Proactivity is catalysing productivity
Technology has brought business closer to its customers but it has also upended business models. It has driven efficiencies but also fostered uncertainties. To address these conditions, firms globally are not staying idle but considering (43%) and implementing (40%) new business models to navigate disruption.
In conjunction with exploring new business models, companies are also looking for ways to improve growth. Globally, the top two strategies for firms are increased productivity (29%) and new product/service development (24%). Interestingly, these same two categories rank as the top competitive advantages.
Talent as the differentiator
Despite advances in adoption and implementation of technology, private business leaders realise their employees can be the differentiator and are investing in them through the following initiatives: 39% are devoting assets to training programs, 35% are increasing the number of full-time employees and 33% are investing in leadership development.
In order to attract and retain employees, 4-in-10 firms plan to reimagine learning and development programs using experiential formats, develop strategies to build an inclusive workforce, and increase their focus on flexibility and well-being programs.
Social purpose fuels corporate profits
With the influence of social media and the rise of employee activism, the majority of private business executives recognise that having a strong company culture is not a “nice to have” but a “need to have.” More than three-quarters (77%) of survey respondents agree that culture is strategically important to the success of the business.
Culture encompasses much more than the activity happening within a business and private company leaders today recognise this new reality.
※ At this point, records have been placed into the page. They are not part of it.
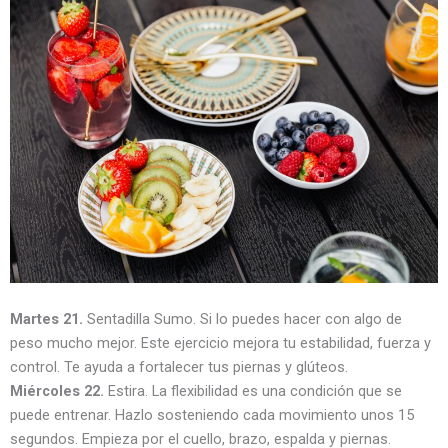
Martes 21.
Sentadilla Sumo. Si lo puedes hacer con algo de
peso mucho mejor. Este ejercicio mejora tu estabilidad, fuerza y
control. Te ayuda a fortalecer tus piernas y glúteos.
Miércoles 22.
Estira. La flexibilidad es una condición que se
puede entrenar. Hazlo sosteniendo cada movimiento unos 15
segundos. Empieza por el cuello, brazo, espalda y piernas.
Specifically, the concept of social responsibility is resonating with private firms worldwide, with 66% viewing it as a top or high priority for their organisation. To make the most of these initiatives, organisations are focusing on corporate strategy as well as employee and customer branding to separate themselves farther from the competition.
Conducting business across borders
Regardless of business size or industry, technology has blurred borders and provides every company with the ability to be a global enterprise. In fact, the top driver cited for M&A activity over the next 12 months is the opportunity to enter new global markets (39%). The survey found that many private business executives expect to conduct an aggressive merger and acquisition strategy, with 42% believing it is likely or very likely they will participate in an acquisition in that timeframe.
This potential expansion comes in the face of uncertainties ignited by global trade tensions. While 24% of global respondents view trade barriers as a significant risk to growth, it is not at the expense of private business’ optimism: 15% of respondents cite entry into foreign markets as their company’s main growth strategy over the next 12 months.
“Despite some areas of uncertainty, private businesses remain the engine behind the global economy, fueled by their agility and ability to innovate,” Downing said.